Combined Heat & Power, District Heating & Cooling, Demand Side Services

Energising Greater Manchester

Published on 4 July 2018

The Association for Decentralised Energy (ADE) and the Association for the Conservation of Energy (ACE) have collaborated to reveal how residents and businesses across Greater Manchester are benefiting from energy efficiency and local, low carbon energy supply. 

Energising Greater Manchester | ADE publications
Energising Greater Manchester report front cover

 From efficiency improvements which are cutting bills and carbon, to local generation improving revenue for local businesses and flexible energy demand keeping supplies secure, local energy is transforming Greater Manchester. The region was at the heart of the energy transformation during the industrial revolution and is well placed to be a world leader in the transformation to an efficient, local and low carbon system today.

The report showcases local, efficient and low carbon energy projects across the region to highlight how local authorities, businesses, industry and residents are driving the change to meet carbon reduction targets, improve  competitiveness and health and wellbeing.

The Greater Manchester Combined Authority (GMCA) Green  Deal  Communities  Little  Bill  Programme, which supported 1,240 fuel poor homes with energy retrofit works, and the  energy efficient combined heat and power generation at Cargill which reduces the carbon footprint of the company by more than 10,000 tonnes a year, are two of the case studies featured. 
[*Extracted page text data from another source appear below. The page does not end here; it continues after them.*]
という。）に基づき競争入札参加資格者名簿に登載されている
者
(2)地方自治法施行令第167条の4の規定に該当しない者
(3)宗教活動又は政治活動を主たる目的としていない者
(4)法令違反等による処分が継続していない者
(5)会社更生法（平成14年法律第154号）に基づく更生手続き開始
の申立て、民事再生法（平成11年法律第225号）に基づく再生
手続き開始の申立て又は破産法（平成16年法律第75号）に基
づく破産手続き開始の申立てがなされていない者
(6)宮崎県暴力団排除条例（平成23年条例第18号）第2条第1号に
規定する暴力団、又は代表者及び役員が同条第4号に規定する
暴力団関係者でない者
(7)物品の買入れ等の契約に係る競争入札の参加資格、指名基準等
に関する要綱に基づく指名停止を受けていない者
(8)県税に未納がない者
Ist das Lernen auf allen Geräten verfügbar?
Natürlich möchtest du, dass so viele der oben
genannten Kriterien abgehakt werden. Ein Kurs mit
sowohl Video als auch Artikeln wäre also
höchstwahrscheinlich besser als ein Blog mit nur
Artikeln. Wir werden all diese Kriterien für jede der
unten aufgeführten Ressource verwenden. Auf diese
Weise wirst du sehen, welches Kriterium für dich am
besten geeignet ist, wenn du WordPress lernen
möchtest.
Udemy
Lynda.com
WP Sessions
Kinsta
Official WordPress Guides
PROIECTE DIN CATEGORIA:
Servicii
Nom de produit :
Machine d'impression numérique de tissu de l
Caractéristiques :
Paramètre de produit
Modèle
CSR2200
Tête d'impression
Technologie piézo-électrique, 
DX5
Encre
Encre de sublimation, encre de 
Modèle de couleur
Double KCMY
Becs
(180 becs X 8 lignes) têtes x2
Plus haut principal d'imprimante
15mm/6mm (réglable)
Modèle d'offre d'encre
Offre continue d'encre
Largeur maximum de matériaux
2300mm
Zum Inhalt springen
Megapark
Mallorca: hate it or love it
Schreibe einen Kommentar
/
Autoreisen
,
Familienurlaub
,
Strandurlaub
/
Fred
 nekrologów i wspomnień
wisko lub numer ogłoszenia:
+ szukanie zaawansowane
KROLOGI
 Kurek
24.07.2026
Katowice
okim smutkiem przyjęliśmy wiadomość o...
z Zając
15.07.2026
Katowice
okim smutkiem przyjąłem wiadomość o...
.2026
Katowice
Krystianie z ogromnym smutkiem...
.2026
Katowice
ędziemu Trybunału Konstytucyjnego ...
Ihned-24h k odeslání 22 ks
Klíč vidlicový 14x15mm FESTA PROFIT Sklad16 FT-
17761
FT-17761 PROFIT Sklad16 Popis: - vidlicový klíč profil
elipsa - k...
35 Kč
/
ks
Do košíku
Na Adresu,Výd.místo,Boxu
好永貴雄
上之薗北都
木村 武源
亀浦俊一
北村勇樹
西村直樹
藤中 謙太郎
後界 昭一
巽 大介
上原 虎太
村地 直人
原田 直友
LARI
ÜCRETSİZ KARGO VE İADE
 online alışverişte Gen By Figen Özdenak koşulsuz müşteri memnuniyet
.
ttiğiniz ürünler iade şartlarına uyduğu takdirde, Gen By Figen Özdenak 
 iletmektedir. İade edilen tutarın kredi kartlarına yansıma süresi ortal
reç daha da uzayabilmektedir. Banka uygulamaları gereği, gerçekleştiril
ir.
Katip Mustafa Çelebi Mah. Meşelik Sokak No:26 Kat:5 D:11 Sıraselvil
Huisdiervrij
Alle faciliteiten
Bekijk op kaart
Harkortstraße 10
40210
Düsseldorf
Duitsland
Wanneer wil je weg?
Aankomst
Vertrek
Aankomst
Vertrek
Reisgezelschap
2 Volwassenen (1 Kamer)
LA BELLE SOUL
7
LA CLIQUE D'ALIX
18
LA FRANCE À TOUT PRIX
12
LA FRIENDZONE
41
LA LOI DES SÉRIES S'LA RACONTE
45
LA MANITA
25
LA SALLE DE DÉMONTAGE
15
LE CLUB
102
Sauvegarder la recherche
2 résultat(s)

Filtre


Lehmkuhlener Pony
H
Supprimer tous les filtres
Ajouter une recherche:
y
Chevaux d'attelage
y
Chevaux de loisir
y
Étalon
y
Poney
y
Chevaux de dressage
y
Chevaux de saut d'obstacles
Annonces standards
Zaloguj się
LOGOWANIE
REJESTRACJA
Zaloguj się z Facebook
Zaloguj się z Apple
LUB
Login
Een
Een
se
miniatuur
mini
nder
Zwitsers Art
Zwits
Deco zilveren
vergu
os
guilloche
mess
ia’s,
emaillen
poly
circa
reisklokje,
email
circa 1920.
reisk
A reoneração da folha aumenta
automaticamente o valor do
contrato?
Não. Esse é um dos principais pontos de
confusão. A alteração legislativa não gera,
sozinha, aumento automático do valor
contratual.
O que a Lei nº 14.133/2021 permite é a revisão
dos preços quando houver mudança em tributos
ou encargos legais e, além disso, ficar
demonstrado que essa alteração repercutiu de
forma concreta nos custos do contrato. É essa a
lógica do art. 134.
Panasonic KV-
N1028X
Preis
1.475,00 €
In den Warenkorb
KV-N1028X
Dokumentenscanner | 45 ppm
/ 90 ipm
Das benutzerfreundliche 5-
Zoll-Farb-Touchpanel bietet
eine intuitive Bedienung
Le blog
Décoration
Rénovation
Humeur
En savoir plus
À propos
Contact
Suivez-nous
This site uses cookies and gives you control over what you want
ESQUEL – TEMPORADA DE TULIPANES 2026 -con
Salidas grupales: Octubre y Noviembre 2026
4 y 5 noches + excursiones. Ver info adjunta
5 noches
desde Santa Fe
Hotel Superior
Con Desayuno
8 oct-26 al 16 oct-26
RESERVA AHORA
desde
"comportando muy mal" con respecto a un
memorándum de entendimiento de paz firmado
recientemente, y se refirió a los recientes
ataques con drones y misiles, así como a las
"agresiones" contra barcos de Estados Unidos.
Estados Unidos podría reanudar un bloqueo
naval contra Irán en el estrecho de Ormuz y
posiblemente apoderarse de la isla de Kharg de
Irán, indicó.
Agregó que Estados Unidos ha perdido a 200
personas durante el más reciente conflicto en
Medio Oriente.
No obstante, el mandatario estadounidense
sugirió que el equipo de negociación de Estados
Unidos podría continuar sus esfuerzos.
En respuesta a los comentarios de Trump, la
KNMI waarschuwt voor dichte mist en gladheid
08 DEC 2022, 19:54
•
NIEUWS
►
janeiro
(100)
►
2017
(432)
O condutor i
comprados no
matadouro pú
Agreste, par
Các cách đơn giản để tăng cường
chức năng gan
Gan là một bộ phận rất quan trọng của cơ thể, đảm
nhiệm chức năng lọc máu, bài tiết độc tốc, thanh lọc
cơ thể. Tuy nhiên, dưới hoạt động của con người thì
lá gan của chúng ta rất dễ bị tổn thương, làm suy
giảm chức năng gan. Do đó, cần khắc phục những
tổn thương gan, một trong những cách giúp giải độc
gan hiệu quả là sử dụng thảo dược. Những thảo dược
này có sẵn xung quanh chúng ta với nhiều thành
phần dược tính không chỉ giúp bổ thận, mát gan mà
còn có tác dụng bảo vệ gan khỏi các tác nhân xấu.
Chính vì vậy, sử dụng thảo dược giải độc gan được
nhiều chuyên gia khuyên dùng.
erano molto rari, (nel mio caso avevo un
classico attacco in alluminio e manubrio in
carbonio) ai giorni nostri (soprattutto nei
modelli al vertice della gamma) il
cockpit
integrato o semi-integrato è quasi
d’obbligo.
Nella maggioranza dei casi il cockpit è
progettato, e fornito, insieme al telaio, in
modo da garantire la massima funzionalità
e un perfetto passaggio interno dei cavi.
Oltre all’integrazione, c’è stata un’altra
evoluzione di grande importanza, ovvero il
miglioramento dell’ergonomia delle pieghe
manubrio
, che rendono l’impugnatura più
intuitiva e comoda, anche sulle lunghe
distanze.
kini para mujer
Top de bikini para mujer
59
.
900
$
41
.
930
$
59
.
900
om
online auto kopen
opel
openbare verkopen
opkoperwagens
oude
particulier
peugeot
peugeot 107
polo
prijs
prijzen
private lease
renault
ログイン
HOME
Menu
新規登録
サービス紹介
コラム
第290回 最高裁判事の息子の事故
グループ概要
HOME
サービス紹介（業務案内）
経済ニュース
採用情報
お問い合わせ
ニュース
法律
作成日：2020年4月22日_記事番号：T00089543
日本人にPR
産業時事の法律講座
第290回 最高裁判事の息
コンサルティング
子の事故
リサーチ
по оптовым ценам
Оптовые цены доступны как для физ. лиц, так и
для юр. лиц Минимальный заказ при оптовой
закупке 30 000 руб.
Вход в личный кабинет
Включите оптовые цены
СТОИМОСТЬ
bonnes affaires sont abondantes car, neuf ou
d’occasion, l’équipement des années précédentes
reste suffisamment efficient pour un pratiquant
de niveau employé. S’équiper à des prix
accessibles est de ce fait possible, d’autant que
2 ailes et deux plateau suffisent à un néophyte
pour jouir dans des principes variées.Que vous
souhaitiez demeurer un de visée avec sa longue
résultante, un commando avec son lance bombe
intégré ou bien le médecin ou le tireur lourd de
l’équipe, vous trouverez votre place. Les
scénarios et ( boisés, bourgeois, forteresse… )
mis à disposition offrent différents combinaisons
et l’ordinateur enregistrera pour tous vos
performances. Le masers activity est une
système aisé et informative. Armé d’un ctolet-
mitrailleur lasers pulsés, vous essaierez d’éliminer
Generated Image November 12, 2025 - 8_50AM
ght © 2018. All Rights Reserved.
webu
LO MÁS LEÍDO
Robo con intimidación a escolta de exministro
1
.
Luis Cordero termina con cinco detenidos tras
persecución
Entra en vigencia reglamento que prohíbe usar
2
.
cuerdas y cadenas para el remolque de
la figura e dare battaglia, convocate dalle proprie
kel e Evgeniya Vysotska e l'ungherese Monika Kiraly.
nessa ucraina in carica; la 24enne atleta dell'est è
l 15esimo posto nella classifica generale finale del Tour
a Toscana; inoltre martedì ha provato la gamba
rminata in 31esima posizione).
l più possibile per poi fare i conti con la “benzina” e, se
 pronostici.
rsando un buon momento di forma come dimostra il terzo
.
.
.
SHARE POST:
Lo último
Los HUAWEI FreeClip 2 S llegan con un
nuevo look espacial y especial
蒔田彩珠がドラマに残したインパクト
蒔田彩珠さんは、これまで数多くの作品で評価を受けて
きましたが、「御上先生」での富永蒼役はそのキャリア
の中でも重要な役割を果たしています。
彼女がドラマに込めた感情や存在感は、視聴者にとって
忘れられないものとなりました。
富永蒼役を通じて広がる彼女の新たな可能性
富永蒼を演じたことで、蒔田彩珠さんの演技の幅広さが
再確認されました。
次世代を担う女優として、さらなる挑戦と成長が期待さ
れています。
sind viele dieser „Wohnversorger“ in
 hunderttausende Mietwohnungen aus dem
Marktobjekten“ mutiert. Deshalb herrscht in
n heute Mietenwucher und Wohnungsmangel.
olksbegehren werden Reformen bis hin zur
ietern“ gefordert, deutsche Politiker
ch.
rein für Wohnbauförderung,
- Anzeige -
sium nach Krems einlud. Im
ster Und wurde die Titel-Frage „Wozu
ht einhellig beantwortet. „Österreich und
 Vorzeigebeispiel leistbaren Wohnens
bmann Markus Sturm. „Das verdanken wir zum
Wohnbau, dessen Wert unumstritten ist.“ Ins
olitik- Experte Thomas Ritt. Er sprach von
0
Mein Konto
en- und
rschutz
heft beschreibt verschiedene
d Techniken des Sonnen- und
Greater Manchester has set itself an ambitious challenge to be carbon neutral by 2040 and while the city region is not yet on track to deliver on this ambition, great progress has been made and there is potential to achieve much more. The report reveals the progress already made and the future local energy potential: 

  • 903,000 significant upgrades to home efficiency since 2005 and potential to upgrade a further 800,000 homes which currently have Energy Performance Certificate (EPC) ratings of D or lower.
  • Improved energy performance of buildings across Greater Manchester, with a reduction in the number of buildings with the lowest energy performance ratings of F or G from 25 % in 2009 to 12% in 2016. However, this means there are still 5,500 businesses in these lowest bands.
  • 3% of electricity demand being met from renewable energy sources and potential growth to 9%.
  • Six major heat networks in the region supplying heat to around 3,000 premises saving 5,000 tonnes of CO2 a year. Three additional heat networks in advanced development will save an addition 5,790 tonnes of CO2 a year.
  • 37 megawatts (MW) of energy efficient combined heat and power generation has been installed by businesses across Greater Manchester. In the future, across the North West, CHP could cost-effectively provide 19 terawatt hours of heat per year and create 90 jobs for each MW installed.
  • There are an increasing number of businesses providing flexibility services to the grid operator (demand side response) and up to 175MW near-term potential.  

Through investment in the energy performance of its buildings and in local energy supply, Greater Manchester will meet its targets, maintain its economic competitiveness and to be a place that people want – and can afford – to live and work.